Le romancier Joan-Lluis Lluis signe un conte philosophique envoûtant qui célèbre la liberté et le pouvoir des mots
Ils sont quatre à prendre la route, petite troupe en fuite. On est à l’aube du Ier siècle de notre ère, sous le règne d’Auguste, quelque part à la frontière de l’Empire romain. A leur tête, une jeune fille, Junil. Pour échapper à un prétendant menaçant, elle a inventé une ruse qui a mené à l’assassinat de son tyran de père. Elle est en danger de mort.

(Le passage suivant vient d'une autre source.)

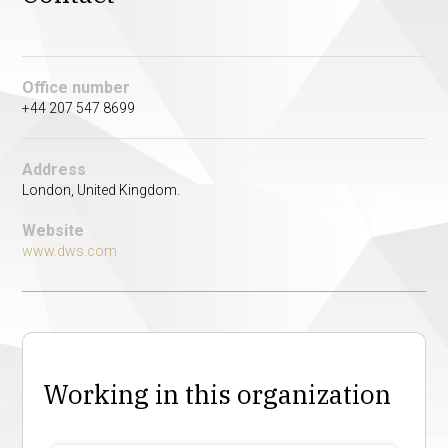
Office number
+44 207 547 8699
Address
London, United Kingdom.
Website
www.dws.com
Working in this organization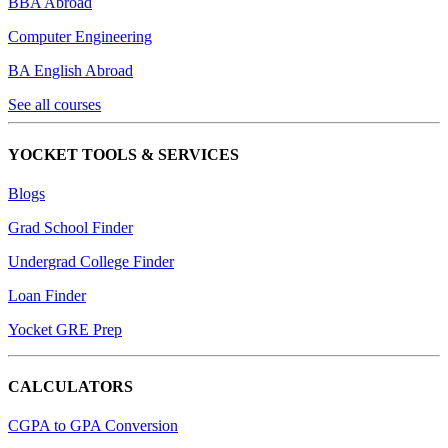
BBA Abroad
Computer Engineering
BA English Abroad
See all courses
YOCKET TOOLS & SERVICES
Blogs
Grad School Finder
Undergrad College Finder
Loan Finder
Yocket GRE Prep
CALCULATORS
CGPA to GPA Conversion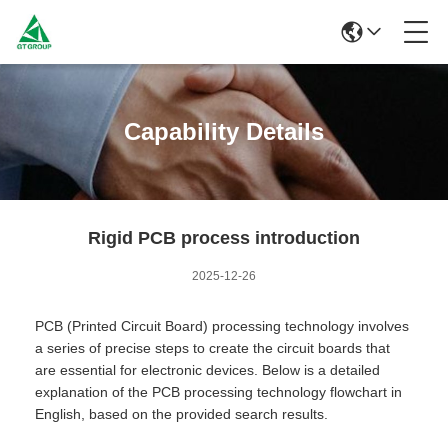
Capability Details
Rigid PCB process introduction
2025-12-26
PCB (Printed Circuit Board) processing technology involves
a series of precise steps to create the circuit boards that
are essential for electronic devices. Below is a detailed
explanation of the PCB processing technology flowchart in
English, based on the provided search results.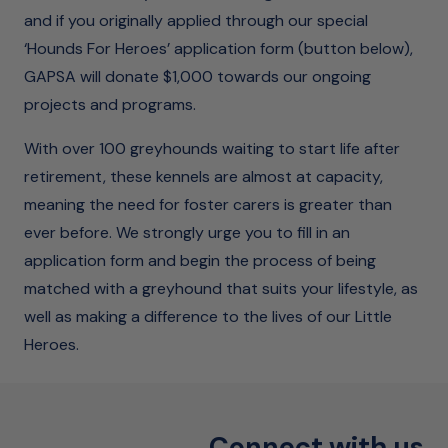
and if you originally applied through our special
‘Hounds For Heroes’ application form (button below),
GAPSA will donate $1,000 towards our ongoing
projects and programs.
With over 100 greyhounds waiting to start life after
retirement, these kennels are almost at capacity,
meaning the need for foster carers is greater than
ever before. We strongly urge you to fill in an
application form and begin the process of being
matched with a greyhound that suits your lifestyle, as
well as making a difference to the lives of our Little
Heroes.
Connect with us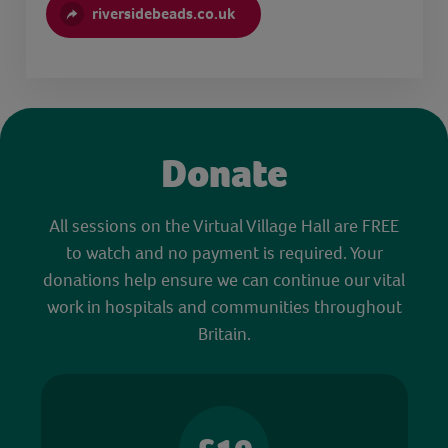
riversidebeads.co.uk
Donate
All sessions on the Virtual Village Hall are FREE
to watch and no payment is required. Your
donations help ensure we can continue our vital
work in hospitals and communities throughout
Britain.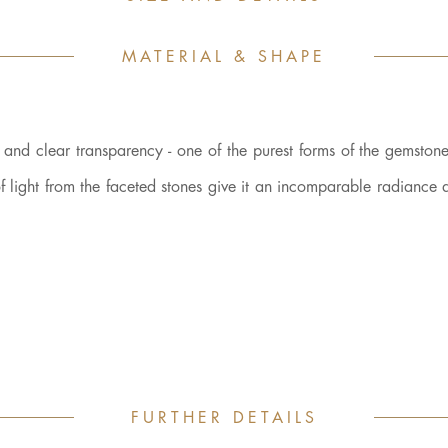
MATERIAL & SHAPE
r and clear transparency - one of the purest forms of the gemstone 
n of light from the faceted stones give it an incomparable radiance
FURTHER DETAILS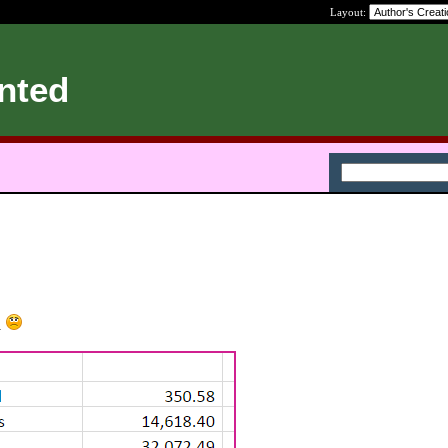
Layout:
nted
.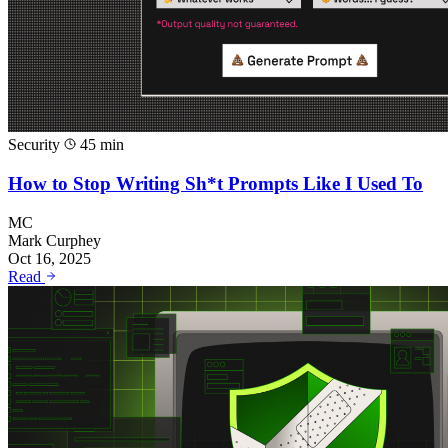
Security
45 min
How to Stop Writing Sh*t Prompts Like I Used To
MC
Mark Curphey
Oct 16, 2025
Read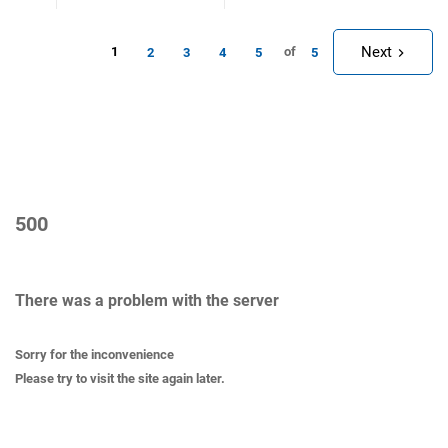
Next
1
of
2
3
4
5
5
500
There was a problem with the server
Sorry for the inconvenience
Please try to visit the site again later.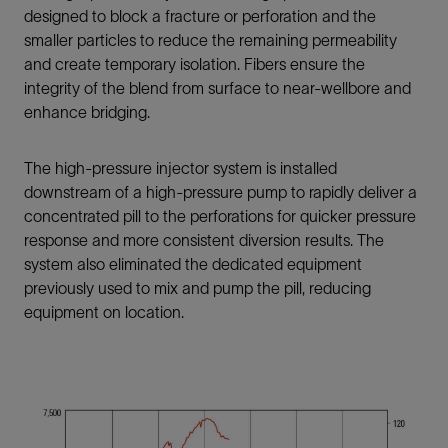
designed to block a fracture or perforation and the
smaller particles to reduce the remaining permeability
and create temporary isolation. Fibers ensure the
integrity of the blend from surface to near-wellbore and
enhance bridging.
The high-pressure injector system is installed
downstream of a high-pressure pump to rapidly deliver a
concentrated pill to the perforations for quicker pressure
response and more consistent diversion results. The
system also eliminated the dedicated equipment
previously used to mix and pump the pill, reducing
equipment on location.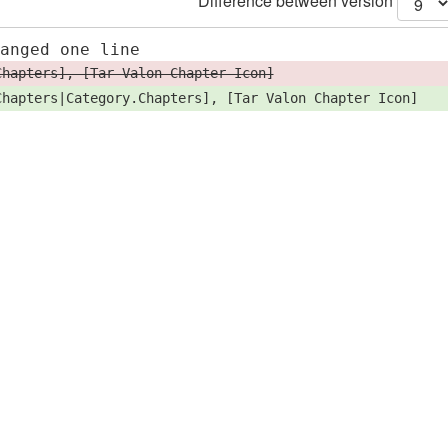
Difference between version
hanged one line
Chapters], [Tar Valon Chapter Icon]
Chapters|Category.Chapters], [Tar Valon Chapter Icon]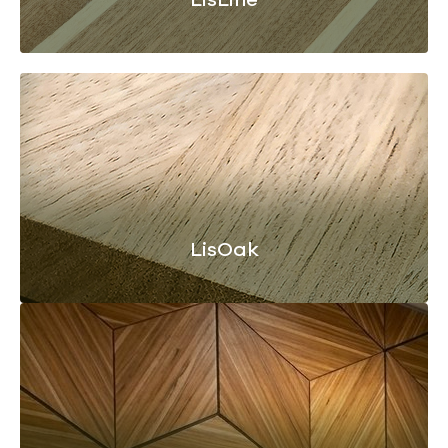
LisOak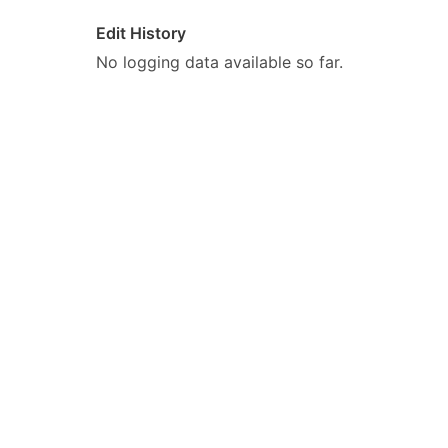
Edit History
No logging data available so far.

Et depuis qu’elle sait qu’Ovide, le poète banni, vit à Tomis, au bord de la mer Noire, elle n’a qu’une obsession: rejoindre l’auteur de L’Art d’aimer, s’offrir à lui, vierge.
Les trois autres sont des esclaves. Ils ont entendu parler des Alains, un peuple qui ne connaît pas la servitude. Ils veulent atteindre ce pays, situé là-bas, à l’est et au sud, on ne sait pas trop. Lafas est un érudit. Consacré à Minerve, il a passé plus de vingt ans, reclus dans la bibliothèque. Le vieux copiste Trident travaillait pour le père de Junil, libraire et auteur plagiaire. Le troisième, Dirmini, est un gladiateur sur le retour. Il sait manier les armes. Les fugitifs peuvent avoir besoin de lui. Ils viennent de l’univers des livres, ils connaissent la censure, la menace que peuvent receler les mots, mais ils savent peu des dangers du monde réel: les soldats de l’Empire, les barbares, les bêtes sauvages, le froid, la faim.